* **Exercise brief**
Print each of the records below, leaving every word as it is.

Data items
------------------------------------------------------------------------
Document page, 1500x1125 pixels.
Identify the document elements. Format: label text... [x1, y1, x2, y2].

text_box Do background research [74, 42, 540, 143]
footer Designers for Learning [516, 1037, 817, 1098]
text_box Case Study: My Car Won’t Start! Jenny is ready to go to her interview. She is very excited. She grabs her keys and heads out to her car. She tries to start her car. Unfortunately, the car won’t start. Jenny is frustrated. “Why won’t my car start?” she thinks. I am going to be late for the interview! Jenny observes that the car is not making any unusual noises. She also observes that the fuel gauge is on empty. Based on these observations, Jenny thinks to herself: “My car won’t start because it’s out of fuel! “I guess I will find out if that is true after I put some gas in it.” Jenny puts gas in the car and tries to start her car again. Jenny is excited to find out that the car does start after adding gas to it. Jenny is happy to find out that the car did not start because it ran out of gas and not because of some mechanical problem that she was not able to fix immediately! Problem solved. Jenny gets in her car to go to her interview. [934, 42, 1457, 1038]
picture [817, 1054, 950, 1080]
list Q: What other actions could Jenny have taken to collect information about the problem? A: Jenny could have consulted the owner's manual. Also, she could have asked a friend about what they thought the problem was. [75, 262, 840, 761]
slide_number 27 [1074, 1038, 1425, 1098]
------------------------------------------------------------------------
* **Written solution**
Document page, 1500x1125 pixels.
Identify the document elements. Format: label text... [x1, y1, x2, y2].

text_box Do background research [74, 42, 540, 143]
footer Designers for Learning [516, 1037, 817, 1098]
text_box Case Study: My Car Won’t Start! Jenny is ready to go to her interview. She is very excited. She grabs her keys and heads out to her car. She tries to start her car. Unfortunately, the car won’t start. Jenny is frustrated. “Why won’t my car start?” she thinks. I am going to be late for the interview! Jenny observes that the car is not making any unusual noises. She also observes that the fuel gauge is on empty. Based on these observations, Jenny thinks to herself: “My car won’t start because it’s out of fuel! “I guess I will find out if that is true after I put some gas in it.” Jenny puts gas in the car and tries to start her car again. Jenny is excited to find out that the car does start after adding gas to it. Jenny is happy to find out that the car did not start because it ran out of gas and not because of some mechanical problem that she was not able to fix immediately! Problem solved. Jenny gets in her car to go to her interview. [934, 42, 1457, 1038]
picture [817, 1054, 950, 1080]
list Q: What other actions could Jenny have taken to collect information about the problem? A: Jenny could have consulted the owner's manual. Also, she could have asked a friend about what they thought the problem was. [75, 262, 840, 761]
slide_number 27 [1074, 1038, 1425, 1098]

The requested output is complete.